Conservation Health

It’s called "conservation medicine," but perhaps a better name would be "conservation health," implying a preventive approach that embraces the precautionary principle. The basic idea is simple, but it’s seldom observed: "When an activity raises threats of harm to human health or the environment, precautionary measures should be taken even if some cause-and-effect relationships are not fully established scientifically."

© Jerry Russell

This principle would lead us to fully test drugs and chemicals before allowing them on the market, and would ensure that we’d proceed very cautiously in our contact with natural ecosystems. Conservation medicine is beginning to make clear the consequences of upsetting nature’s balance, in terms of human, animal and planetary health.

Conservation medicine embraces many fields and disciplines. The science is complex, but most people would find the theory intuitive: Human health is fragile, and dependent on the larger world around it. Yes, it is about AIDS, SARS, mad cow, West Nile, malaria and monkeypox, but it is also about the interconnectedness of all life and the fact that human behavior has consequences.

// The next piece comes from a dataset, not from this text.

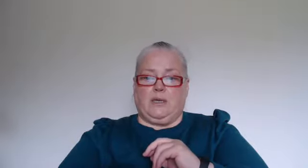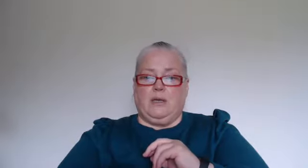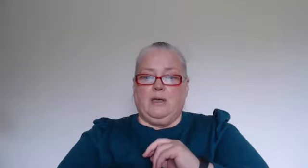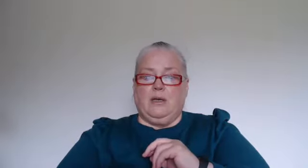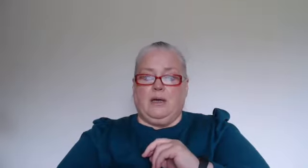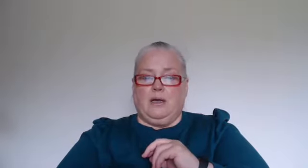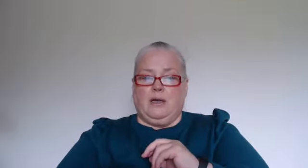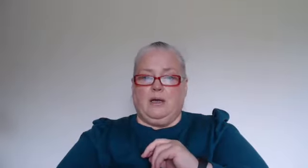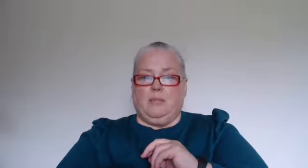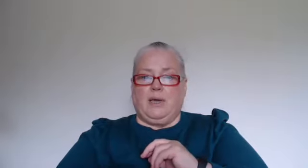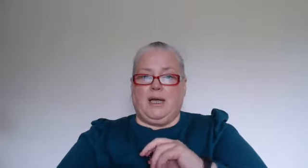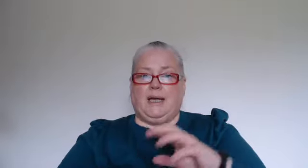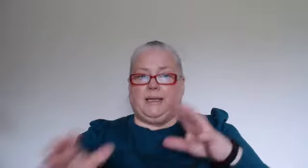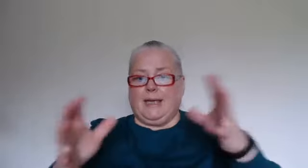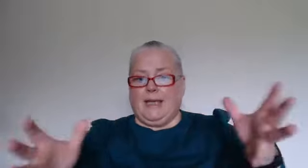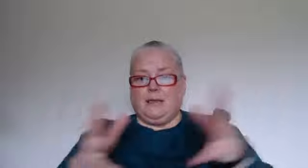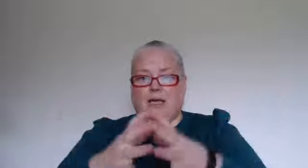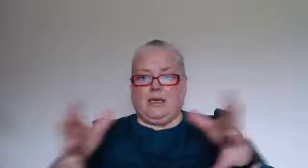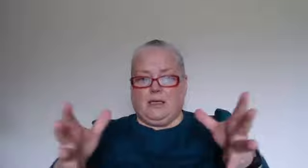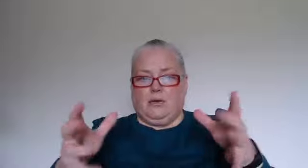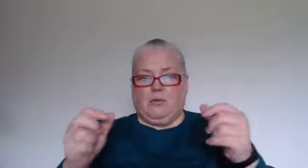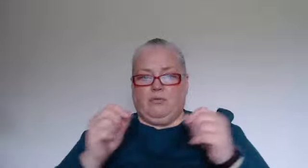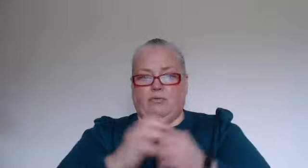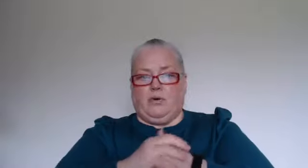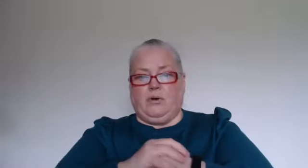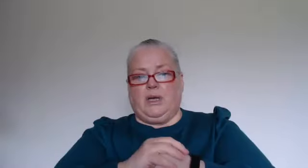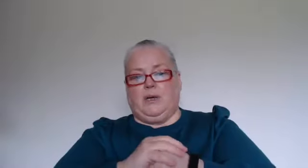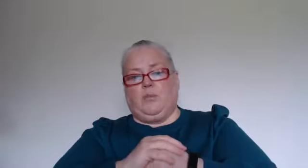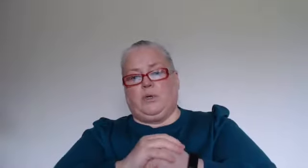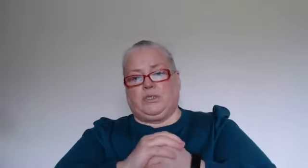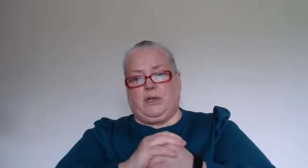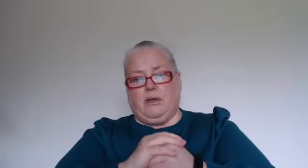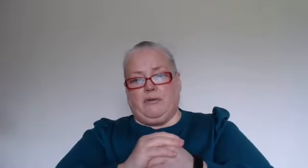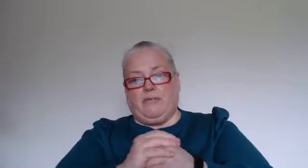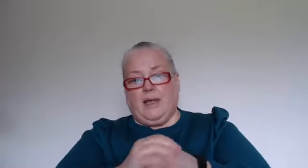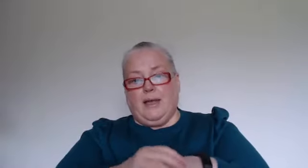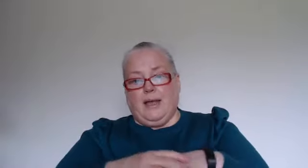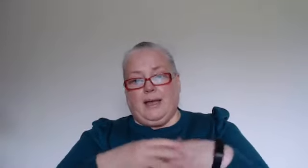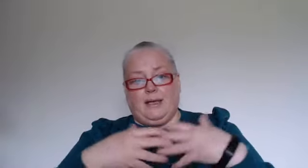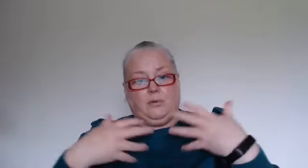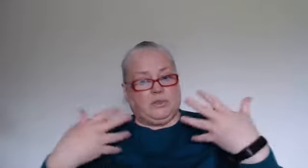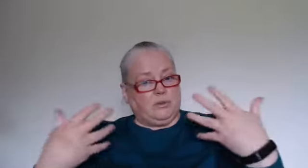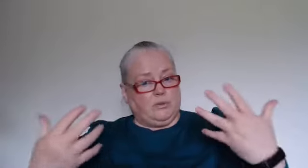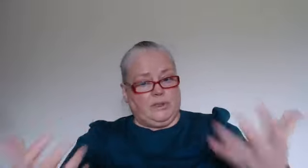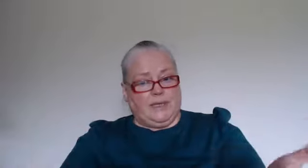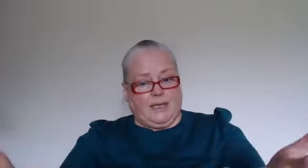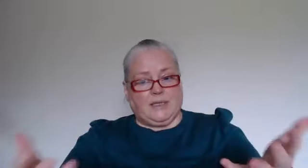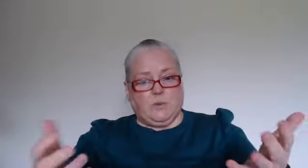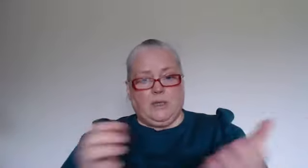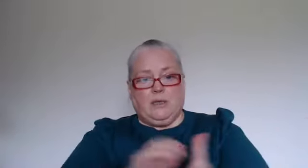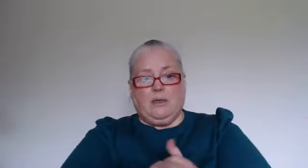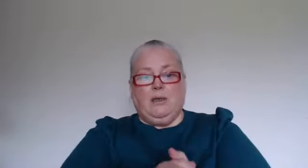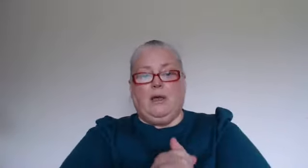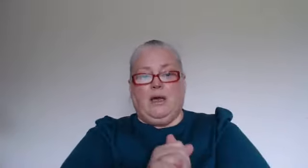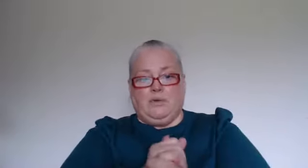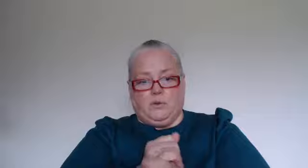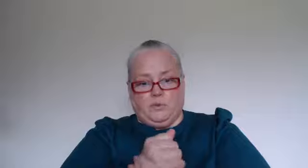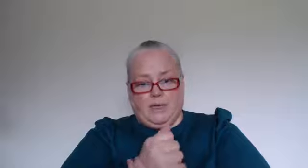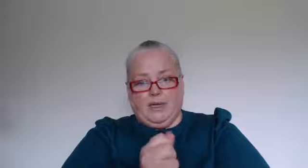um and again thank you for um watching live and i will talk to you all again next week have a good week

This emerging science describes the myriad ways in which climate change brings new viruses to the fore, through rising waters and heat shocks. It describes how sea turtle tumors result from the human-caused agricultural runoff that pollutes coastal areas, and how diseases in land animals and marine creatures can leap to the human population. It notes that increasing human populations are forcing closer human-animal contact, resulting in diseases whose origins can be hard to track.

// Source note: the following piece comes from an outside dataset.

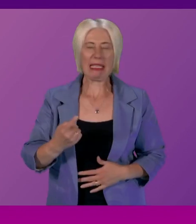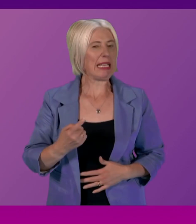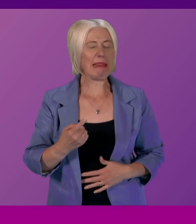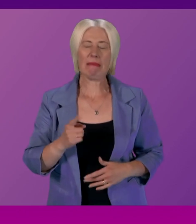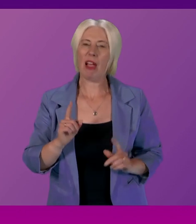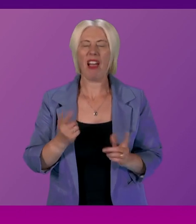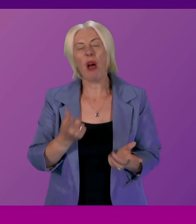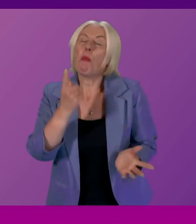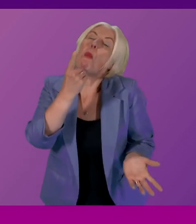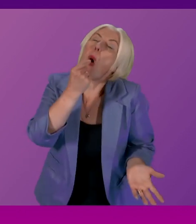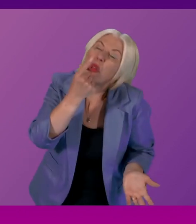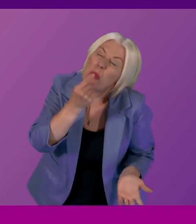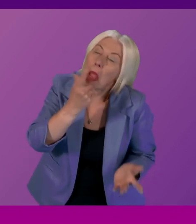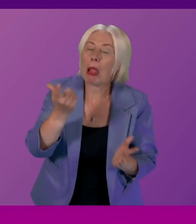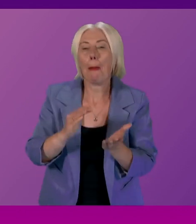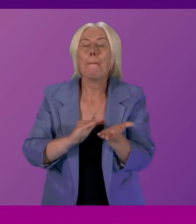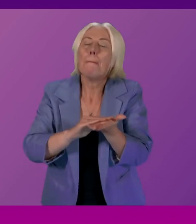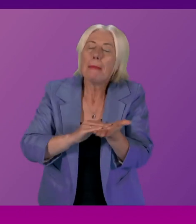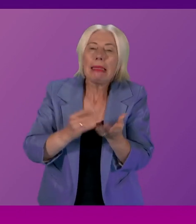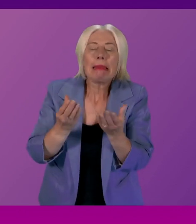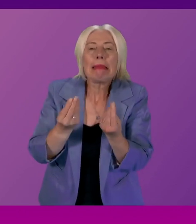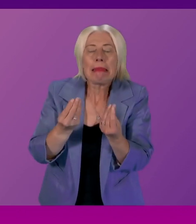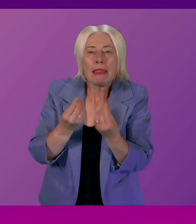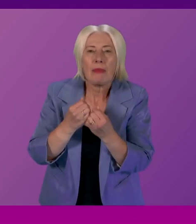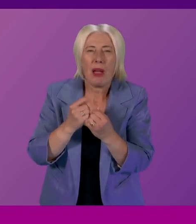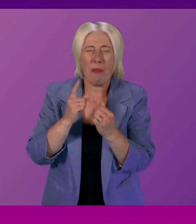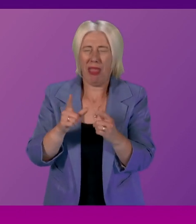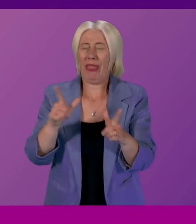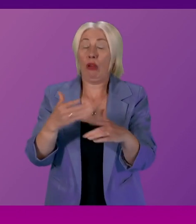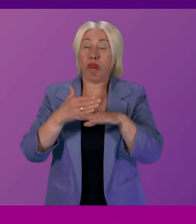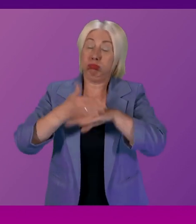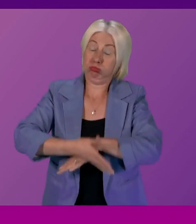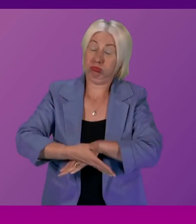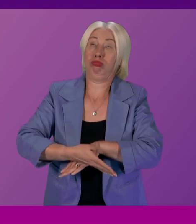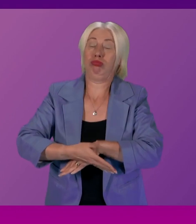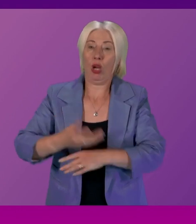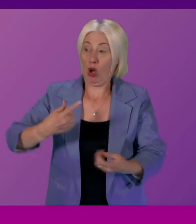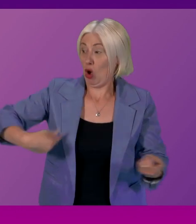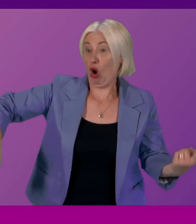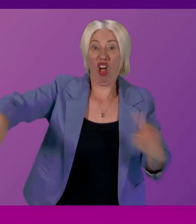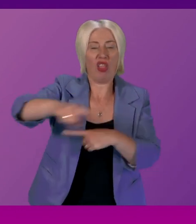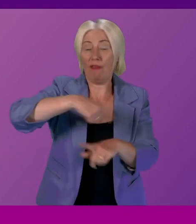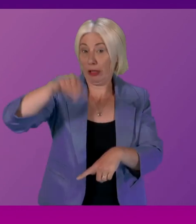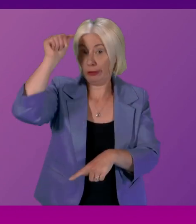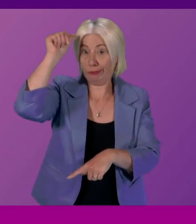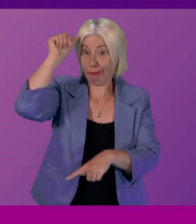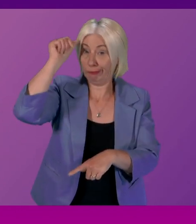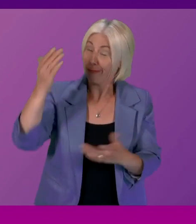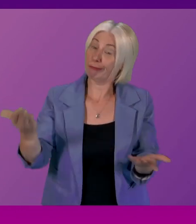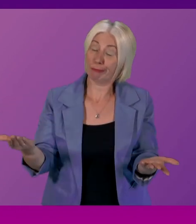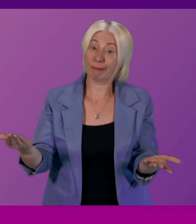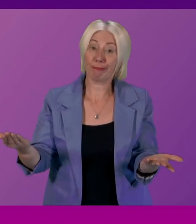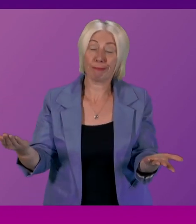possible and meaningful the scale of this task is very familiar to everyone sitting around this table today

Conservation medicine analyzes deforestation, the bush meat trade, global traffic in endangered species and other factors that are causing us to lose control of public health. And it details the way our fast-paced global transportation system moves people, animals—and diseases—around the world. Every action has a reaction, and some of our activities as lords of the Earth have lately exhibited a vicious kickback.

Among other things, our cover story on conservation medicine is a primer on the consequences of our horrendous relationship with the other animals on this planet, from the ones we crowd together, feed to one another, shoot up with drugs and then eat to those in the wild that we arrogantly displace through reckless actions and unchecked population growth.

Will we learn a lesson from the new diseases stalking our planet, what author Laurie Garrett calls "the coming plagues"? Maybe. But for conservation medicine to work effectively, we need to thoroughly revamp the approach that keeps doctors, veterinarians and ecologists all working within their separate spheres, with little interaction.

Conservation medicine is a vitally important issue but I’m doubtful it will get a fair hearing in our sound bite, shout "em down media world—that is, not unless the environmental movement makes a concerted effort to see that it does. Here’s an issue that the green community can rally around, and put its best minds to work translating what can be impenetrable scientific jargon into real, graspable issues. Nothing less than the health of our planet—and of our own species—is at stake.